Courtesy of the Sundance Institute.

The Michigan Daily loves to watch and talk about films at the cutting edge of storytelling and there is no place better to do so than the Sundance Film Festival. After a two-year in-person hiatus, writers and editors for the Film Beat have trudged through the snow on planes, trains and automobiles to arrive at Park City, Utah. Our coverage will include the premiers of dramas, romances, documentaries and everything in between. Welcome to our discussion on films made with Oscar winners and first-time filmmakers alike.

At the beginning of Erica Tremblay’s (“Little Chief”) “Fancy Dance,” Jax (Lily Gladstone, “Certain Women”) and her niece Roki (Isabel Deroy-Olson, “Three Pines”) steal a car. It is the calmest auto theft I have ever seen. Roki takes the keys while their owner fishes and Jax distracts him by washing her shoulders across the river. The water sparkles. The sun is bright and lazy.

But with this sunny, low-effort theft, Tremblay begins a masterful escalation of tension. Jax’s sister (Roki’s mother) has been missing for several weeks; if they don’t find her, child protective services will permanently take Roki away from Jax and their home at the Seneca-Cayuga reservation to stay with her semi-estranged grandparents. For a film centering on the injustice of the so-called “justice system” and a search that takes aunt and niece into dangerous places with hostile people, it remains relatively calm and quiet, even when the characters’ worlds are breaking.

Rather than diminish the film’s power, this quietness allows the film to be personal. The character dynamics are prioritized over shocking the audience — while danger and injustice are ever present, violence is only implied. When a character is found dead, we don’t see her body, only witness the phone calls to her family. Without the distraction of horrifying images, the viewer notices what they otherwise wouldn’t: the development of Jax and Roki’s relationship, Roki’s coming of age and Jax’s internal wrestling with her role as a caretaker.

Gladstone’s performance is stunning, internal and personal. With few words, we see her love for Roki, sadness and buried anger when the people meant to help her — the police and child protective services — don’t care about finding her sister and want to take Roki away. With Tremblay’s gentle touch, the film steps back and lets Jax’s actions speak for themselves, pulling the viewer close to her until we tap into the film’s emotion. That’s when the film grabs them, takes control and wraps them in its arms so it can break their heart.

The film ends on a note of joy shrouded with imminent destruction and heartbreak. Once again, Tremblay avoids showing us something truly violent and terrible, instead only implying what is to come; the camera focuses on a scene of the family and happiness that Jax and Roki have fought for. The colorful lighting, reminiscent of lighting under a street lamp, and movement as they dance in this final scene convey the film’s heart, the bond between them. For a moment, we turn our eyes away from themes of injustice and toward those of family.
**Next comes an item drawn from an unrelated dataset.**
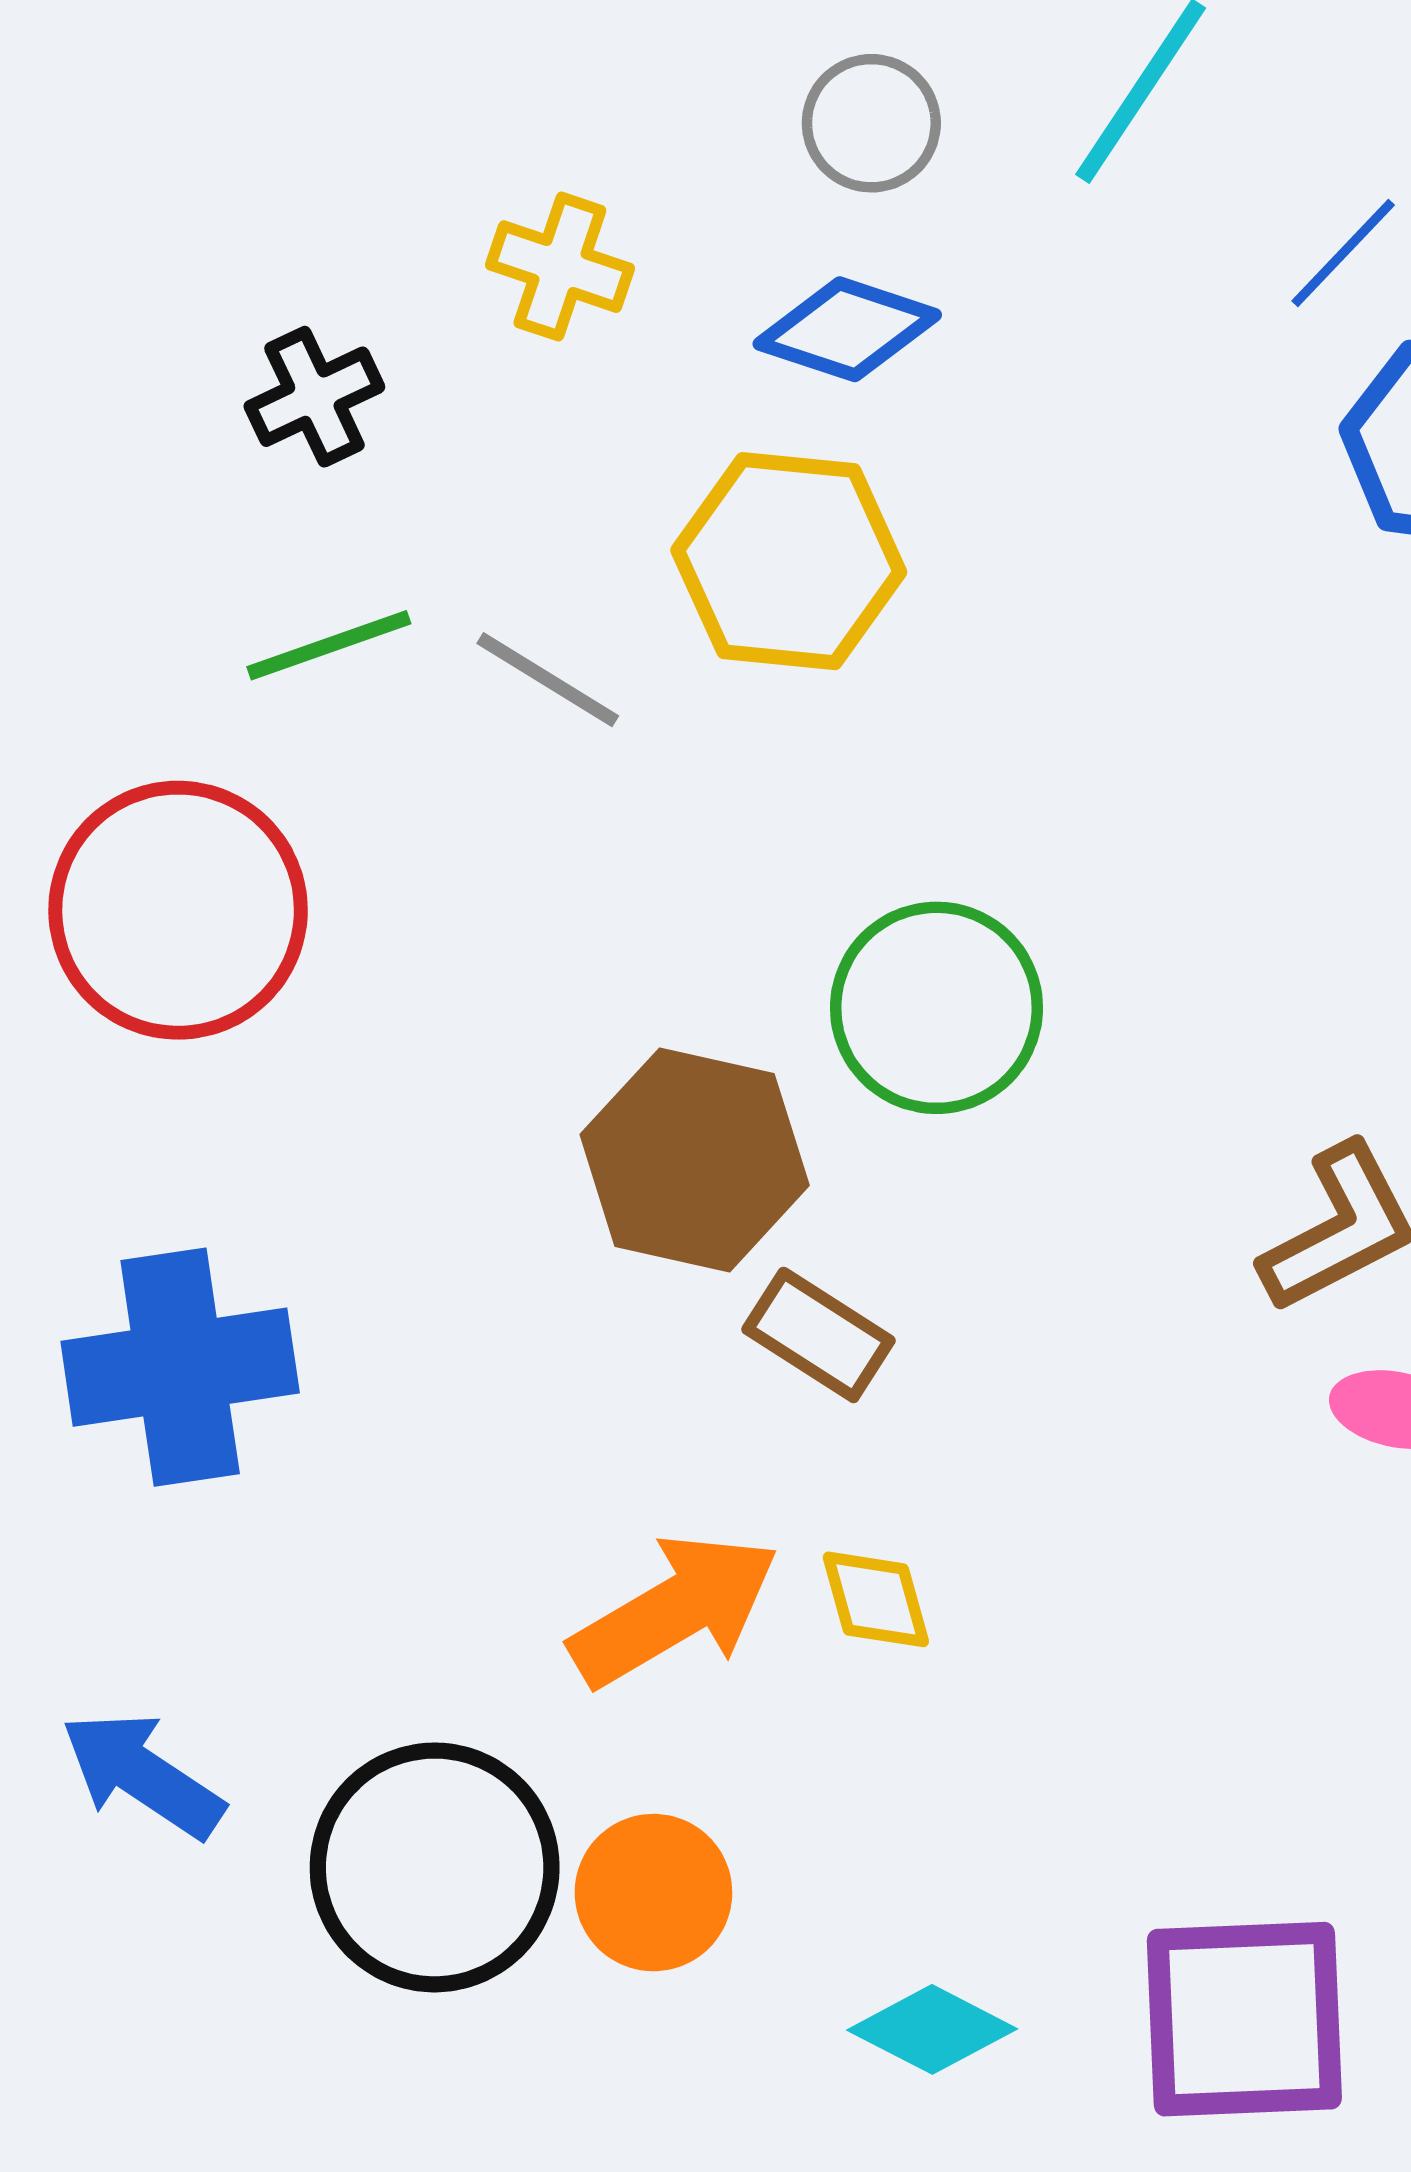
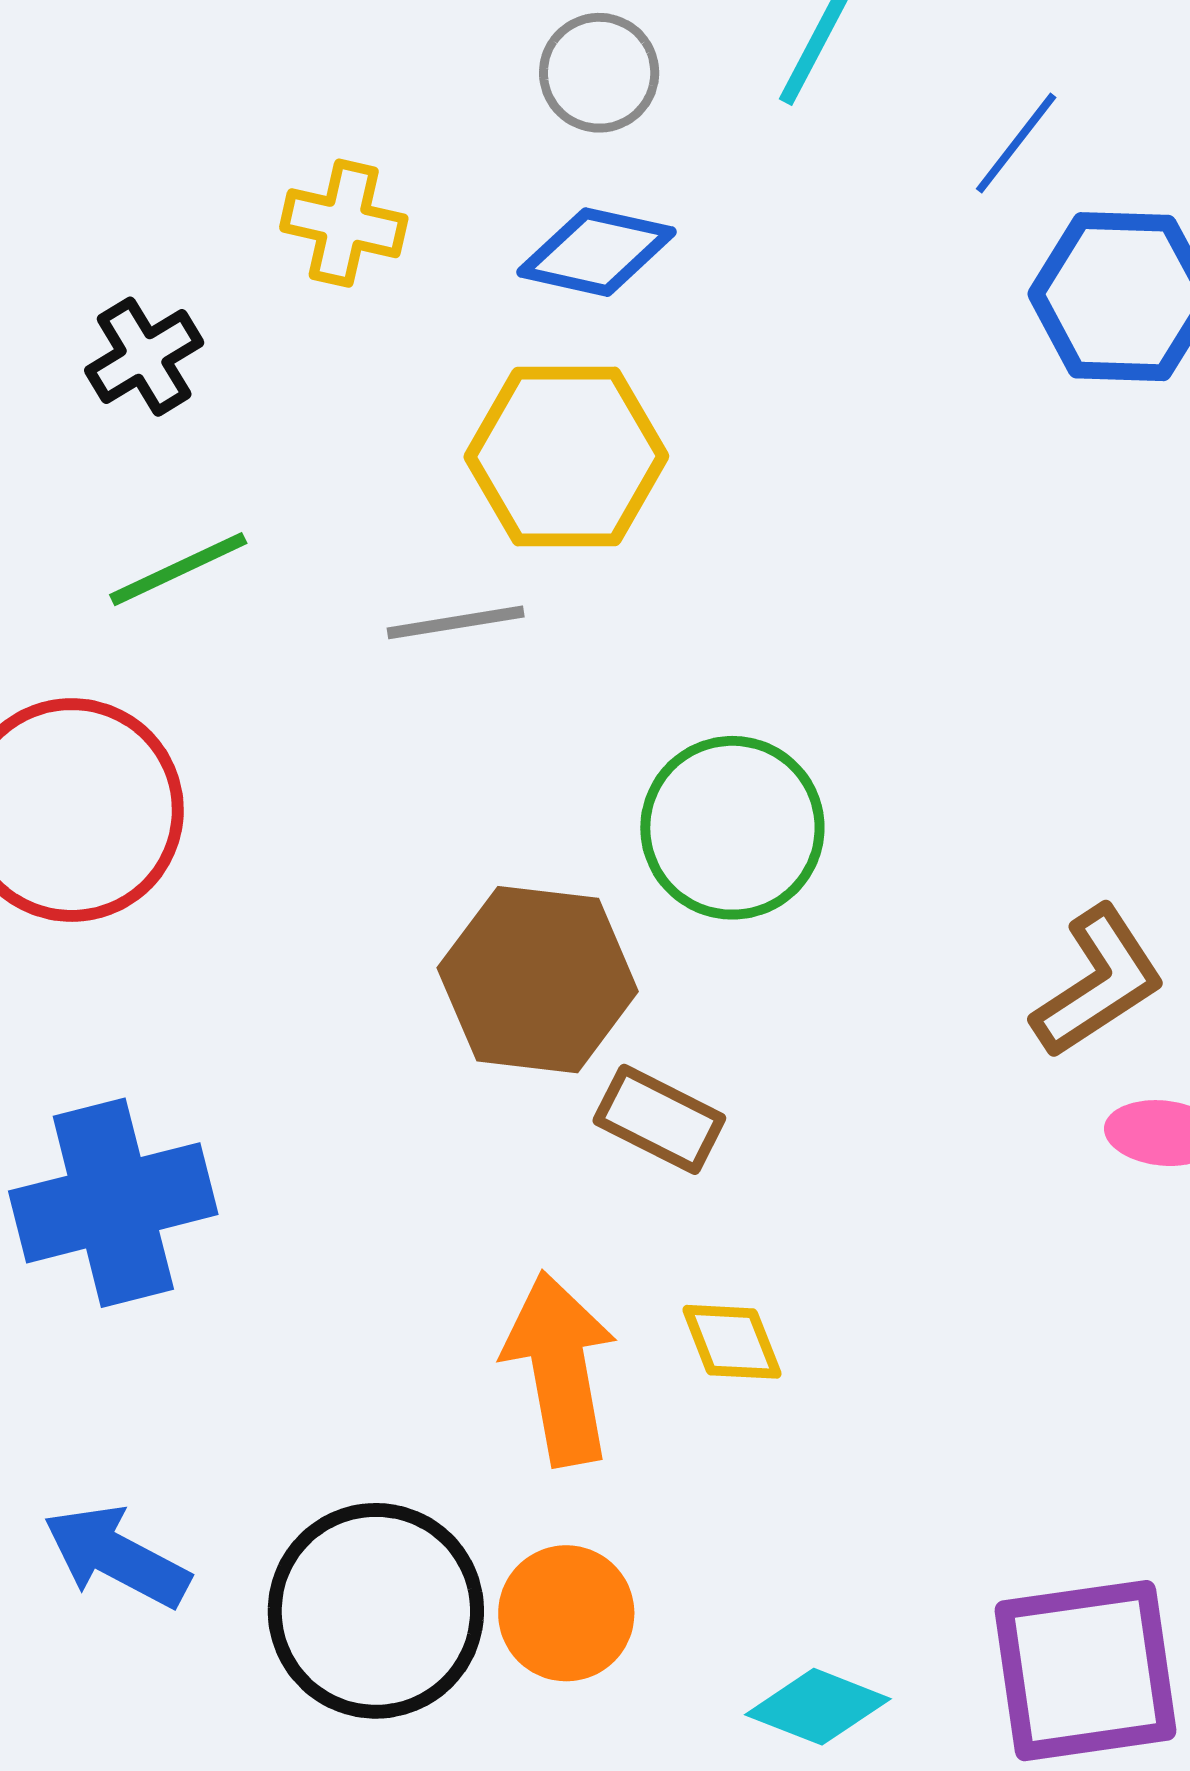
gray line: (548, 680) -> (456, 622), moved, turned -35
orange arrow: (675, 1610) -> (560, 1369), turned -64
“Fancy Dance” doesn’t let you return to reality and leave it behind. That final scene doesn’t stay in the theater. It works its way like a thorn into your heart. When the characters’ world is in peril, it is heartbreaking. I cried in the theater and walked out in a daze. As I walked across the parking lot, I reflexively put in my AirPods, ready to move on with my day.

I walked for five minutes in silence, unable to choose a song. There was nothing I could listen to. I tried to convince myself to pick one, maybe a happy song so I could pull myself out of the heartbreak. But the film remained with me, and I didn’t want to stop feeling it, to stop thinking about it, to let this movie go. I took out my AirPods and put them away.